COST278 and ISCA Tutorial and Research Workshop (ITRW) on Robustness Issues in Conversational Interaction
University of East Anglia, Norwich, UK
In this paper, we motivate the introduction of multiple feature streams to cover the gap between the noise-free and the estimated features in the context of Model-Based Feature Enhancement (MBFE) for noise robust speech recognition. Especially at low local SNR-levels the global MMSE-estimate might not be optimal and its uncertainty is large. Therefore, it is first shown how a constrained quadratic optimisation problem can improve the linear combination weights in the MMSE-formula. Alternatively, these weights are then approximated by K Kronecker deltas. Both approaches are compared by recognition experiments on the Aurora2 task.
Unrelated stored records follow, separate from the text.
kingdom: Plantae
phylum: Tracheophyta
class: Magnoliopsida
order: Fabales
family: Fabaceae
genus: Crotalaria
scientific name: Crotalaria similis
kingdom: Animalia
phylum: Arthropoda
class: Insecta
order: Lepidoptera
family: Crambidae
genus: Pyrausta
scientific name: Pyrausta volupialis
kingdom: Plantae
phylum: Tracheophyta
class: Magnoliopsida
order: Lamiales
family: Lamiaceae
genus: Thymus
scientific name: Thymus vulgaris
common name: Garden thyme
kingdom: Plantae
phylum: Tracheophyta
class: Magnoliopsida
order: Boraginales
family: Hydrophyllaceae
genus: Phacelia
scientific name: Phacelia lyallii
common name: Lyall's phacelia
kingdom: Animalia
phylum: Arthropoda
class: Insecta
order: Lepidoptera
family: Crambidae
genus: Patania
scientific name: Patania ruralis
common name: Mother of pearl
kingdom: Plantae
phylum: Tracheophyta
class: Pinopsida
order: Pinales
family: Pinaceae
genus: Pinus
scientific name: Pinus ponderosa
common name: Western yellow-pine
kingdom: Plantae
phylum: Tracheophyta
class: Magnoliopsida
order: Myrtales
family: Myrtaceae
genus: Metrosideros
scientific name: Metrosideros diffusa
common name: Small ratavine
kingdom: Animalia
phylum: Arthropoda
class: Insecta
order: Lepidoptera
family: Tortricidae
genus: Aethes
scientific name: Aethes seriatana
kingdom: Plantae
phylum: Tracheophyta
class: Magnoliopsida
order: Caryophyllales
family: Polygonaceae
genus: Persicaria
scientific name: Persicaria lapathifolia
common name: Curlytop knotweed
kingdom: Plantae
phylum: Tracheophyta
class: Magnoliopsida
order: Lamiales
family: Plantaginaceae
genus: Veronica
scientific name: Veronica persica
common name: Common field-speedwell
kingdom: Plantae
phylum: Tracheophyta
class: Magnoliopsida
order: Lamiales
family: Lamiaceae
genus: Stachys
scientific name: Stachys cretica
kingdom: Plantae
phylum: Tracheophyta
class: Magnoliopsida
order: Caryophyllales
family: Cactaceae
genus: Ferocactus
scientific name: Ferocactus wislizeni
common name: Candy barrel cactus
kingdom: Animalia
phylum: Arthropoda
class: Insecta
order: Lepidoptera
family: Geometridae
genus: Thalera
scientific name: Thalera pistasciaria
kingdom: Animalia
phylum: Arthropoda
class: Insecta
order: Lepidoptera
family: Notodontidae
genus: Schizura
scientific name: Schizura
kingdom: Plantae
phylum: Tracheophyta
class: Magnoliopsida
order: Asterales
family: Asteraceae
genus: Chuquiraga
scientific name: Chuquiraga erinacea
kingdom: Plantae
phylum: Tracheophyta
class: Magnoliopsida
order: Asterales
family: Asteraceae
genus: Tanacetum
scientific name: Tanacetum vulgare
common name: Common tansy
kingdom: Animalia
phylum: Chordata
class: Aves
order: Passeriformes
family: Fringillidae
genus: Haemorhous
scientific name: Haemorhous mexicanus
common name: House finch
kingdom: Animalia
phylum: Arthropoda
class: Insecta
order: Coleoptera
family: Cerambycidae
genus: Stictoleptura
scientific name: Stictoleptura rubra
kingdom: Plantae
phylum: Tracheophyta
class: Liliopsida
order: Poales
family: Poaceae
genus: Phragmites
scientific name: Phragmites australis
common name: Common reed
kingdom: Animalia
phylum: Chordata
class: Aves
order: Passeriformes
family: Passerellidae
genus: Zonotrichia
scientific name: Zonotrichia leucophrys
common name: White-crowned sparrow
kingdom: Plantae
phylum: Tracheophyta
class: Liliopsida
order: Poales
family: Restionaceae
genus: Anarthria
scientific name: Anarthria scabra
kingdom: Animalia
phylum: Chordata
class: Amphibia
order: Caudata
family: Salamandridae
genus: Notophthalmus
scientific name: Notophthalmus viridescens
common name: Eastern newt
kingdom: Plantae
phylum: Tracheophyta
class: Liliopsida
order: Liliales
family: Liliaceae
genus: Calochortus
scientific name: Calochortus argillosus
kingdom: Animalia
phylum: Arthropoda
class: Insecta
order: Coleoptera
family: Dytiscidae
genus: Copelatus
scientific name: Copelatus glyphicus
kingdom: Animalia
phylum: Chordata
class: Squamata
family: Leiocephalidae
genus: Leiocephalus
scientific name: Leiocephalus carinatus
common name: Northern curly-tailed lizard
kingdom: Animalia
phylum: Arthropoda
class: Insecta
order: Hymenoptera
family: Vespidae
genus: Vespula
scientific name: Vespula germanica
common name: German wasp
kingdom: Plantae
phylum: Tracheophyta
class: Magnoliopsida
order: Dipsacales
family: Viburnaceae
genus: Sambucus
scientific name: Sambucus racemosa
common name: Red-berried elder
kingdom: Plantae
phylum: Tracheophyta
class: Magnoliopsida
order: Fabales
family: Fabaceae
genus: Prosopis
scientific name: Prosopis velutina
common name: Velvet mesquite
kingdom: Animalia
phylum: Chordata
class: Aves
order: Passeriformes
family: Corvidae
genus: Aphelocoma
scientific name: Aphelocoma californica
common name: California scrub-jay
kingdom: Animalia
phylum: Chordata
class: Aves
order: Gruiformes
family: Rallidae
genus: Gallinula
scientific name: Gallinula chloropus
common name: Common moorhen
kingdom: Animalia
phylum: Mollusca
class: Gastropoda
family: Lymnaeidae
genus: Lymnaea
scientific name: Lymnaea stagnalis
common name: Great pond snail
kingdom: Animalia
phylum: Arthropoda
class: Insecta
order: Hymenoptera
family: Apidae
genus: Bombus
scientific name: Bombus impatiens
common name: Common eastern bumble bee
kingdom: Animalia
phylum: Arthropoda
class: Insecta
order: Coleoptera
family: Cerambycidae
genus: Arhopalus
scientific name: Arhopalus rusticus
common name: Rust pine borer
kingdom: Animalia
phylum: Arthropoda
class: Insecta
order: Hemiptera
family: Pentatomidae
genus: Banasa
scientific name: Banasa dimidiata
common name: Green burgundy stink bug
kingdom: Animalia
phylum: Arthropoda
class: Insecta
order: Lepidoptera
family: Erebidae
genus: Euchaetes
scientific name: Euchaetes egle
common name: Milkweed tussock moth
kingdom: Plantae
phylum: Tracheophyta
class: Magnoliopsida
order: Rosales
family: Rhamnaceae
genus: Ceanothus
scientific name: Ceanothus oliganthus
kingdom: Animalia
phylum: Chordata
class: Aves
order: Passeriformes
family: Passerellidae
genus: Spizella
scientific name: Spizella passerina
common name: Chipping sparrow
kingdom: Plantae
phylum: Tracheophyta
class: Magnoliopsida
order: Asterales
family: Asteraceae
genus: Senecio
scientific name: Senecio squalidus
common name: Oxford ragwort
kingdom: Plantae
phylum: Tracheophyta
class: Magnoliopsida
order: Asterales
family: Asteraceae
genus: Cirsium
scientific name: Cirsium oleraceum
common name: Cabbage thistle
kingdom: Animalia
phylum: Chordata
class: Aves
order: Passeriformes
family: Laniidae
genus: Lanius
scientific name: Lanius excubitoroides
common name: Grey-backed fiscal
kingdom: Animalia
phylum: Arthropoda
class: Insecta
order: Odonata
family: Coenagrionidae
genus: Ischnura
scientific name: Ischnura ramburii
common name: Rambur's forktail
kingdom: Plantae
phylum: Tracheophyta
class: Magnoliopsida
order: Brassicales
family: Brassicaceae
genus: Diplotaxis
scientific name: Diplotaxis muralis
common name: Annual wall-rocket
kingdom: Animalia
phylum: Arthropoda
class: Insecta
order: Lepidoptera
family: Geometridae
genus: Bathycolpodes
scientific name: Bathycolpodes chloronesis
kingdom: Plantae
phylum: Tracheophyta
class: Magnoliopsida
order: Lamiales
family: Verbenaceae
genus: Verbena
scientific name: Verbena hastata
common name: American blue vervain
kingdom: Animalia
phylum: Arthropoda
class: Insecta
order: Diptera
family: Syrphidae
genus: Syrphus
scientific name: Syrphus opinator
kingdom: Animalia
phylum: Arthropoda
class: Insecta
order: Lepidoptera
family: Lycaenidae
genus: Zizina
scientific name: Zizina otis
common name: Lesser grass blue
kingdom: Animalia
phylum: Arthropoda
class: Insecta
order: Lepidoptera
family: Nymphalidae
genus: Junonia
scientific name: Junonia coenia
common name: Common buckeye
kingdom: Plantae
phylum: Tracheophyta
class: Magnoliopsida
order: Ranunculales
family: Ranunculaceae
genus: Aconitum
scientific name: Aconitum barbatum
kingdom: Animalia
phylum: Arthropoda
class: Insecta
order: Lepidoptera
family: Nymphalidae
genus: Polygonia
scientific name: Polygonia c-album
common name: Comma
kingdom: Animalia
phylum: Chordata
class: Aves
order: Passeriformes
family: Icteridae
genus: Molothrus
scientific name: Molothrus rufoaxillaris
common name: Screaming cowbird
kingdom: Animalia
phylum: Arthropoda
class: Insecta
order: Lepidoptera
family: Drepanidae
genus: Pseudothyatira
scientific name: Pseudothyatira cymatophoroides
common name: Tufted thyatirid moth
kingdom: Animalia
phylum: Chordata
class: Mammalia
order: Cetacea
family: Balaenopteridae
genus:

Also, Multiple Stream MBFE is validated on the large vocabulary Aurora4 benchmark task. On the latter, a decrease in average Word Error Rate could be obtained from 37.73% (no enhancement) to 26.13% (single stream MBFE) and finally, to 24.89% (multiple stream MBFE).
Bibliographic reference. Stouten, Veronique / Hamme, Hugo Van / Wambacq, Patrick (2004): "Multiple stream model-based feature enhancement for noise robust speech recognition", In Robust2004, paper 12.